Figure 4.

Nuclear β-catenin and cancer stem cell-related markers are upregulated in the cisplatin-resistant subpopulation of CL1-0 cells. (A) CL1-0 cells and the cisplatin-resistant subpopulation of CL1-0 (CL1-0/CDDP) cells were treated with increasing concentrations of cisplatin for 48 h. Cell viability was measured using an MTS assay.
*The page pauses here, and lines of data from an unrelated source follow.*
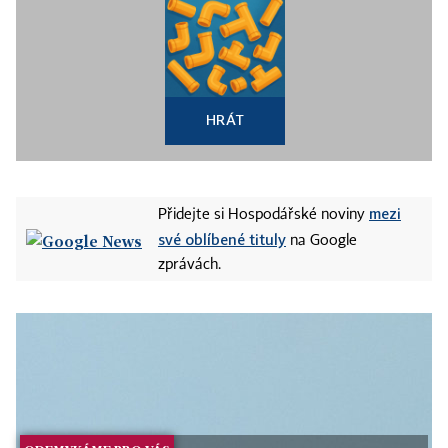
HRÁT
mezi
Přidejte si Hospodářské noviny
své oblíbené tituly
na Google
zprávách.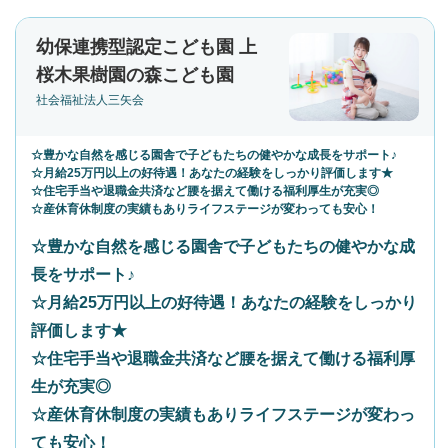
幼保連携型認定こども園 上
桜木果樹園の森こども園
社会福祉法人三矢会
☆豊かな自然を感じる園舎で子どもたちの健やかな成長をサポート♪
☆月給25万円以上の好待遇！あなたの経験をしっかり評価します★
☆住宅手当や退職金共済など腰を据えて働ける福利厚生が充実◎
☆産休育休制度の実績もありライフステージが変わっても安心！
☆豊かな自然を感じる園舎で子どもたちの健やかな成
長をサポート♪
☆月給25万円以上の好待遇！あなたの経験をしっかり
評価します★
☆住宅手当や退職金共済など腰を据えて働ける福利厚
生が充実◎
☆産休育休制度の実績もありライフステージが変わっ
ても安心！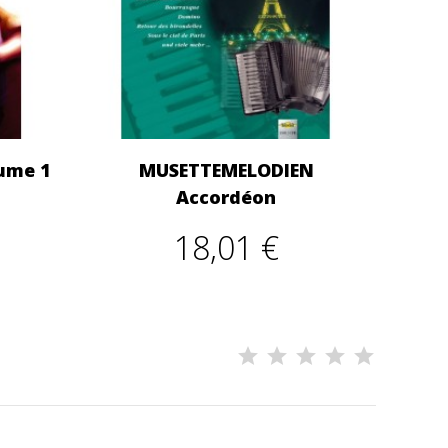
lume 1
MUSETTEMELODIEN
Accordéon
18,01 €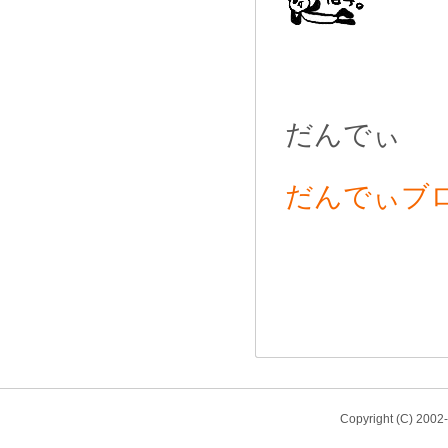
だんでぃ
だんでぃブ
Copyright (C) 200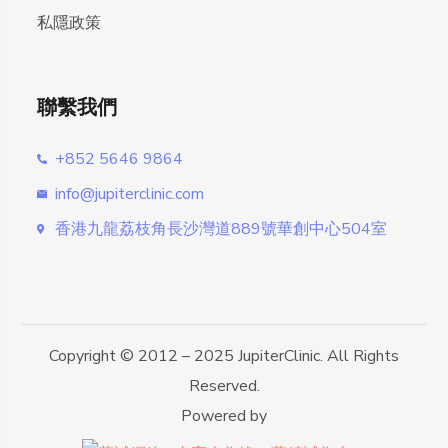
私隱政策
聯繫我們
+852 5646 9864
info@jupiterclinic.com
香港九龍荔枝角長沙灣道889號華創中心504室
Copyright © 2012 – 2025 JupiterClinic. All Rights
Reserved.
Powered by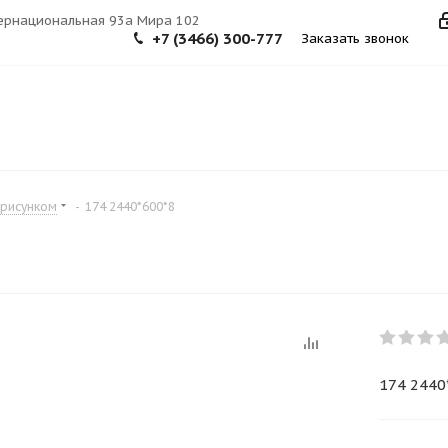
тернациональная 93а Мира 102
+7 (3466) 300-777
Заказать звонок
 рисунком
-
174 2440*600*8
174 2440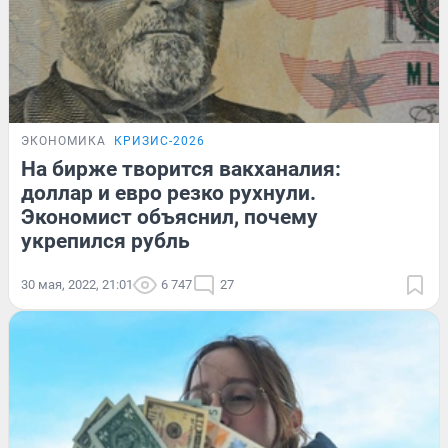
ЭКОНОМИКА
КРИЗИС-2026
На бирже творится вакханалия:
доллар и евро резко рухнули.
Экономист объяснил, почему
укрепился рубль
30 мая, 2022, 21:01
6 747
27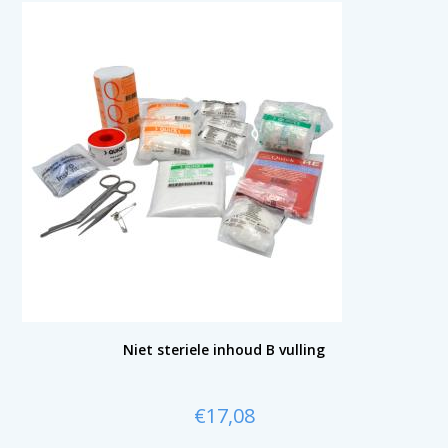
Niet steriele inhoud B vulling
€
17,08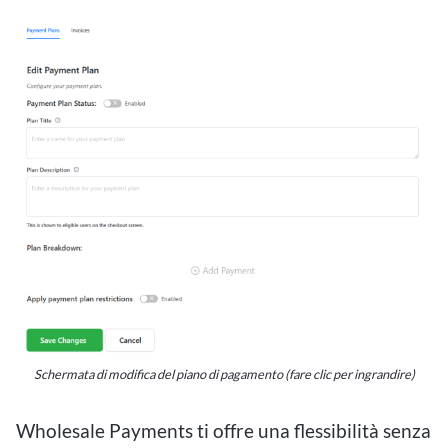
Schermata di modifica del piano di pagamento (fare clic per ingrandire)
Wholesale Payments ti offre una flessibilità senza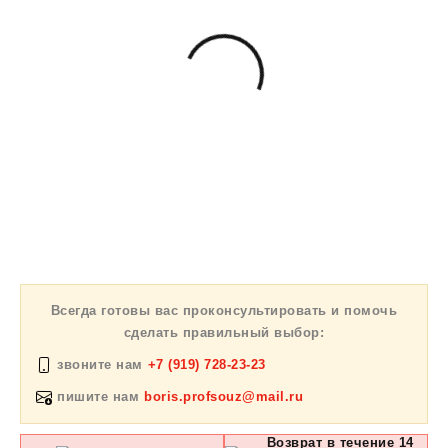
Всегда готовы вас проконсультировать и помочь
сделать правильный выбор:
звоните нам
+7 (919) 728-23-23
пишите нам
boris.profsouz@mail.ru
Возврат в течение 14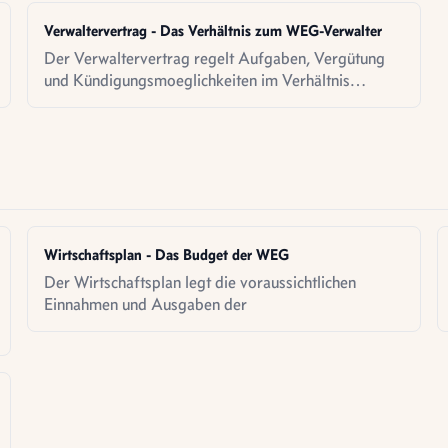
Verwaltervertrag - Das Verhältnis zum WEG-Verwalter
Der Verwaltervertrag regelt Aufgaben, Vergütung
und Kündigungsmoeglichkeiten im Verhältnis
zwischen WEG und Verwalter.
Wirtschaftsplan - Das Budget der WEG
Der Wirtschaftsplan legt die voraussichtlichen
Einnahmen und Ausgaben der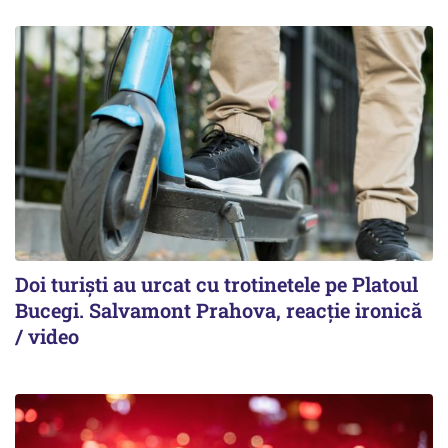
Doi turiști au urcat cu trotinetele pe Platoul
Bucegi. Salvamont Prahova, reacție ironică
/ video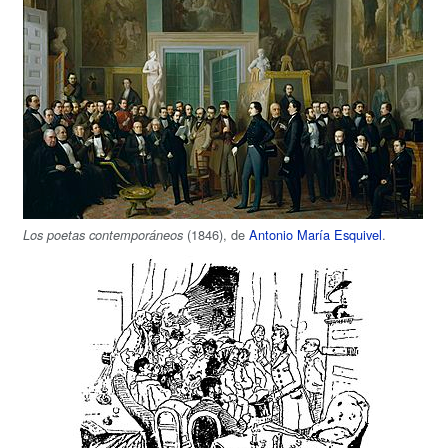
(1846), de
Antonio María Esquivel
.
Los poetas contemporáneos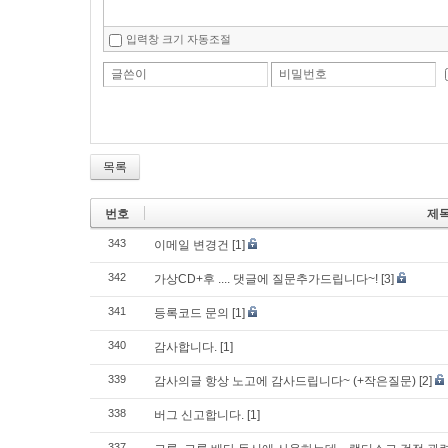
입력창 크기 자동조절
글쓴이
비밀번호
목록
번호
제
343
이메일 변경건
[1]
342
가상CD+후 .... 댓글에 질문추가드립니다~!
[3]
341
등록코드 문의
[1]
340
감사합니다.
[1]
339
감사의글 항상 노고에 감사드립니다~ (+작은질문)
[2]
338
버그 신고합니다.
[1]
337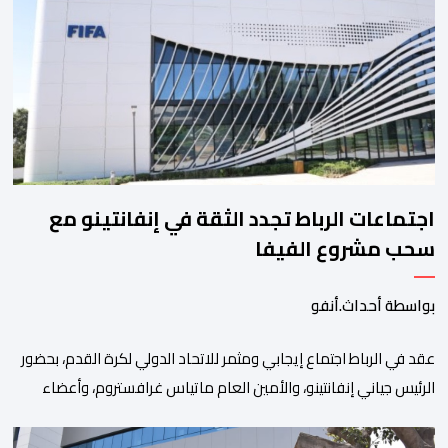
مشروع من نوعه في ظل ولايته الحكومية. هذه الرسالة التأطيرية
ارتكزت على 4 أولويات، كما حملت ألحت على ضرورة عقلنة نفقات
التسيير، بل وتقييد التوظيف إلا في حالة الضرورة. […]
اجتماعات الرباط تجدد الثقة في إنفانتينو مع
سحب مشروع الفيفا
بواسطة أحداث.أنفو
عقد في الرباط اجتماع إيجابي ومثمر للاتحاد الدولي لكرة القدم، بحضور
الرئيس جياني إنفانتينو، والأمين العام ماتياس غرافستروم، وأعضاء
مجلس إدارة الفيفا، لمناقشة التطورات الأخيرة وضمان تطوير آليات
العمل الداخلي. ​وشهد اللقاء تجديد الثقة المتبادلة بين القيادة التنفيذية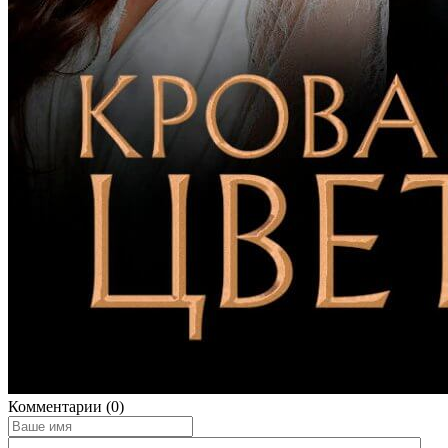
Комментарии (0)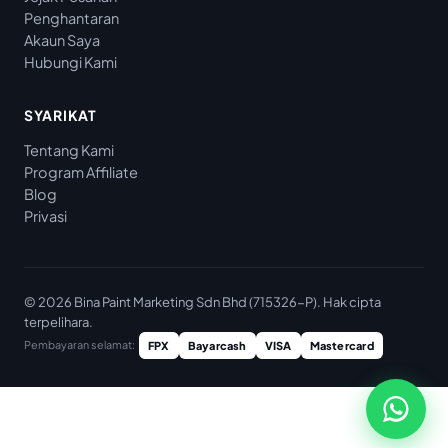
Penghantaran
Akaun Saya
Hubungi Kami
SYARIKAT
Tentang Kami
Program Affiliate
Blog
Privasi
© 2026 Bina Paint Marketing Sdn Bhd (715326-P). Hak cipta
terpelihara.
Pembayaran selamat:
FPX
Bayarcash
VISA
Mastercard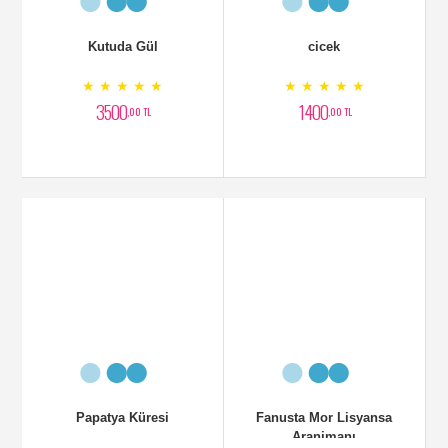
Kutuda Gül
cicek
★ ★ ★ ★ ★
★ ★ ★ ★ ★
3500
1400
,00 TL
,00 TL
Papatya Küresi
Fanusta Mor Lisyansa
Aranjmanı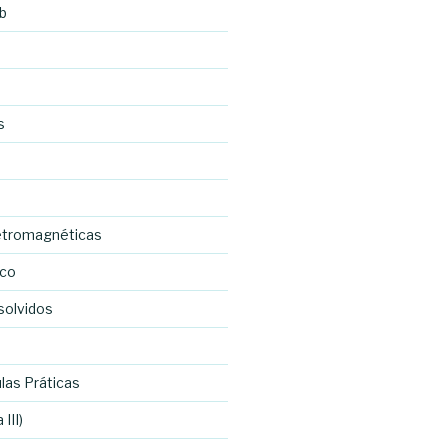
b
s
etromagnéticas
ico
solvidos
las Práticas
III)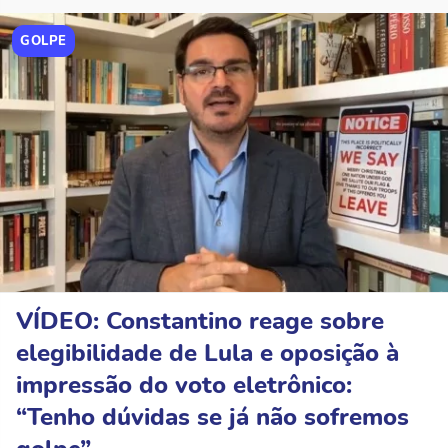
GOLPE
VÍDEO: Constantino reage sobre
elegibilidade de Lula e oposição à
impressão do voto eletrônico:
“Tenho dúvidas se já não sofremos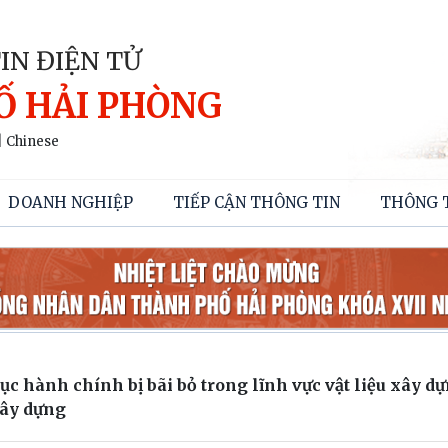
IN ĐIỆN TỬ
Ố HẢI PHÒNG
|
Chinese
DOANH NGHIỆP
TIẾP CẬN THÔNG TIN
THÔNG 
ục hành chính bị bãi bỏ trong lĩnh vực vật liệu xây d
Xây dựng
The IC₅₀ values of cisplatin in CL1-0/CDDP and CL1-0 cells were 33.35 µM and 15.34 µM, respectively. (B) Cell viability was analyzed by an MTS assay in CL1-0 cells and the cisplatin-resistant subpopulation of CL1-0 cells. (C) Phase contrast images of CL1-0 cells and the cisplatin-resistant subpopulation of CL1-0 (CL1-0/CDDP) cells cultured in a 96-well ultralow-attachment plate under anchorage-independent, serum-free conditions with supplementation of growth factor and B27 for 30 days. (D) Total and nuclear expression levels of β-catenin in CL1-0 cells and the cisplatin-resistant subpopulation of CL1-0 (CL1-0/CDDP) cells were measured by Western blotting. β-Actin and Lamin A/C were used as internal controls. (E) The mRNA expression levels of NANOG, OCT4, MYC, CCND1, CDH2, and EPCAM in CL1-0 cells and the cisplatin-resistant subpopulation of CL1-0 cells were measured by qRT-PCR and were normalized using the PBGD gene. The data are expressed as the means ± SDs from three independent experiments. ** p < 0.01, *** p < 0.001 (Student’s t-test).